New York City Comptroller Brad Lander accused BlackRock of “backtracking on its climate commitments” in a letter to the asset manager Wednesday — “to the detriment of its portfolio, New York City’s pension funds, and our planet.”
Lander is asking BlackRock to publish an implementation plan that clarifies its commitment to achieving net zero across its entire portfolio, with concrete steps, a timeline and the methods it will use to regularly report on Scope 1, 2 and 3 emissions for all of its assets.
He also wants the asset manager to “provide a detailed approach to keeping fossil fuel reserves in the ground and phasing out high-emitting assets,” he wrote Wednesday, and to “support climate action through transparent corporate engagement that requires disclosure of climate-related lobbying, works to end lending and insurance for new fossil fuel supply projects, and pushes for science-based targets at portfolio companies.”
BlackRock manages roughly $43 billion in investments for three New York City pension funds, which, Lander noted, have pledged to achieve net zero portfolios by 2040.
“We cannot achieve that goal without the active alignment of our asset managers, beginning with … our largest,” Lander wrote.
Lander’s letter comes roughly two weeks after a BlackRock executive wrote to 19 Republican attorneys general, clarifying that the asset manager does not “dictate to companies what specific emission targets they should meet or what type of political lobbying they should pursue” — it merely asks companies to disclose climate change-related information so investors can judge risk.
The attorneys general last month accused BlackRock of prioritizing “activism” over fiduciary duty, and Texas’ comptroller placed the asset manager on a “divestment list” for companies deemed to be boycotting the fossil-fuel sector. The move requires state pension funds to divest from BlackRock and other listed companies but gives those firms 90 days to convince the state to reconsider.
BlackRock, for its part, pointed to its $170 billion in investments in U.S. energy companies, saying they are “completely at odds with any notion of a boycott.”
Lander, meanwhile, cited BlackRock’s relatively muted voting record during the 2022 proxy season. The asset manager voted in favor of 24% of shareholder proposals on environmental and social issues this year, saying the measures had become too prescriptive. That’s down from 43% in 2021, according to the Financial Times.
In her letter this month to the 19 attorneys general, Dalia Blass, BlackRock’s head of external affairs, characterized the asset manager as a “minority investor,” adding that dictating emission targets was not the role of BlackRock but of a company’s management and board.
Lander wrote Wednesday that asset managers wield influence despite not holding a majority position.
“Most shareholder resolutions are nonbinding,” Lander wrote. “Contrary to BlackRock’s claims, the proposals that BlackRock voted against do not dictate a company’s specific action, but rather provide an opportunity for shareholders to put forward an expectation of transparency for management’s consideration.”
Lander then turned the lens on BlackRock’s own portfolio, emphasizing the ambiguity in the asset manager’s policy. He noted that BlackRock hints at a goal to achieve net zero emissions portfolio-wide by 2050 “but maintains that it does not include any obligation to set or attain net zero targets.”
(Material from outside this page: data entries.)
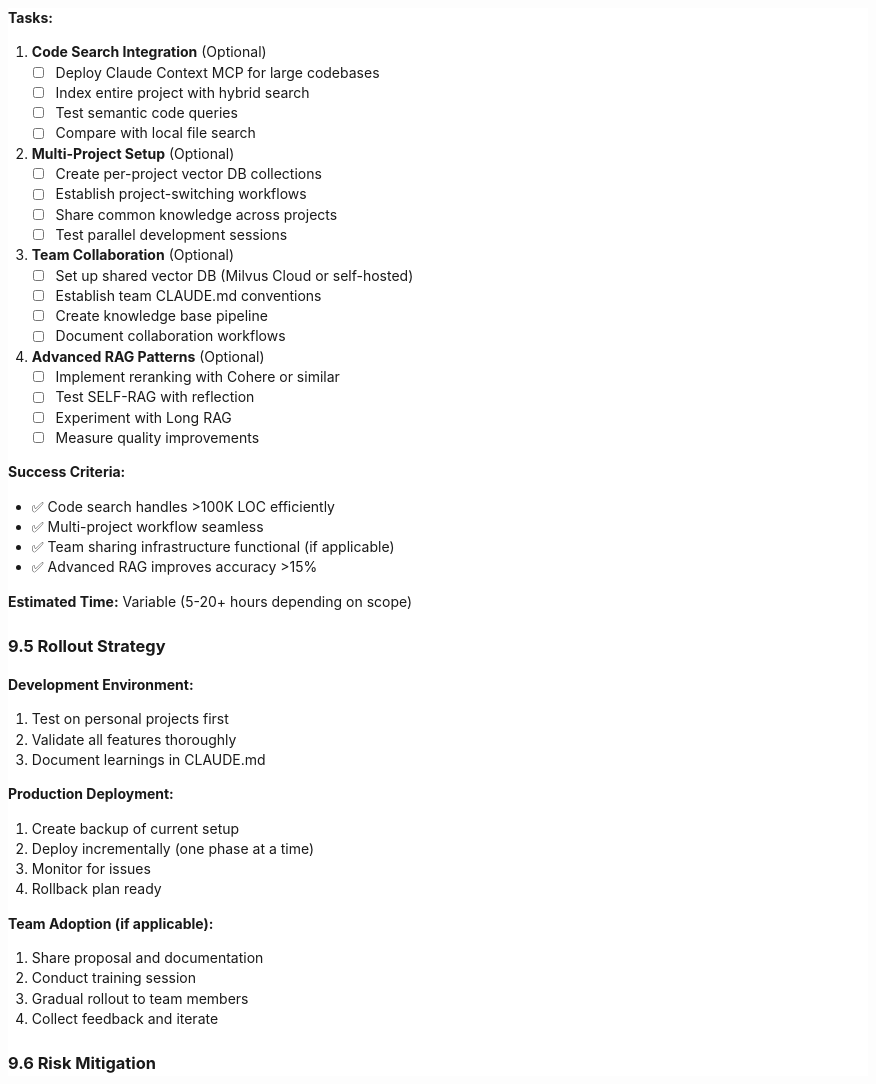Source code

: **Tasks:**

1. **Code Search Integration** (Optional)
   - [ ] Deploy Claude Context MCP for large codebases
   - [ ] Index entire project with hybrid search
   - [ ] Test semantic code queries
   - [ ] Compare with local file search

2. **Multi-Project Setup** (Optional)
   - [ ] Create per-project vector DB collections
   - [ ] Establish project-switching workflows
   - [ ] Share common knowledge across projects
   - [ ] Test parallel development sessions

3. **Team Collaboration** (Optional)
   - [ ] Set up shared vector DB (Milvus Cloud or self-hosted)
   - [ ] Establish team CLAUDE.md conventions
   - [ ] Create knowledge base pipeline
   - [ ] Document collaboration workflows

4. **Advanced RAG Patterns** (Optional)
   - [ ] Implement reranking with Cohere or similar
   - [ ] Test SELF-RAG with reflection
   - [ ] Experiment with Long RAG
   - [ ] Measure quality improvements

**Success Criteria:**
- ✅ Code search handles >100K LOC efficiently
- ✅ Multi-project workflow seamless
- ✅ Team sharing infrastructure functional (if applicable)
- ✅ Advanced RAG improves accuracy >15%

**Estimated Time:** Variable (5-20+ hours depending on scope)

### 9.5 Rollout Strategy

**Development Environment:**
1. Test on personal projects first
2. Validate all features thoroughly
3. Document learnings in CLAUDE.md

**Production Deployment:**
1. Create backup of current setup
2. Deploy incrementally (one phase at a time)
3. Monitor for issues
4. Rollback plan ready

**Team Adoption (if applicable):**
1. Share proposal and documentation
2. Conduct training session
3. Gradual rollout to team members
4. Collect feedback and iterate

### 9.6 Risk Mitigation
BlackRock’s net-zero statement indicates it “anticipates” 75% of its assets will be connected to science-based targets by 2030, Lander wrote, but noted that 10% of BlackRock’s assets push 85% of its portfolio emissions.
“If these highest-emitting 10% are not in the 75% with science-based targets by 2030, as your commitment would currently allow, that commitment is not worth the paper it’s written on,” Lander wrote.
He added that although BlackRock co-led a Glasgow Financial Alliance for Net Zero (GFANZ) working group to manage the phase-out of high-emitting assets, BlackRock has not provided a plan to do so for its own portfolio.
BlackRock declined to comment Thursday to The Wall Street Journal.
Lander is no stranger to taking a political stance against finance companies. He co-authored, with New York City Mayor Eric Adams, a letter to Wells Fargo CEO Charlie Scharf in April, vowing that the city would not open any new depository accounts with the bank after a Bloomberg analysis found Wells Fargo approved a far lesser proportion of mortgage refinance applications from Black homeowners in 2020 than White ones.
Lander also accused the 19 Republican attorneys general Wednesday of “waging a war of political distraction in the hopes of protecting the fossil fuel interests that have captured their states.”
“Political theater cannot and must not guide fiduciary actions,” Lander wrote. “This is not a matter of politics or whatever ideologues have termed ‘wokeness’ — it is a matter of science and economics.”
Lander urged BlackRock to use its position to “lead in deeds, not simply words.”
“The fundamental contradiction between BlackRock’s statements and actions is alarming,” he wrote.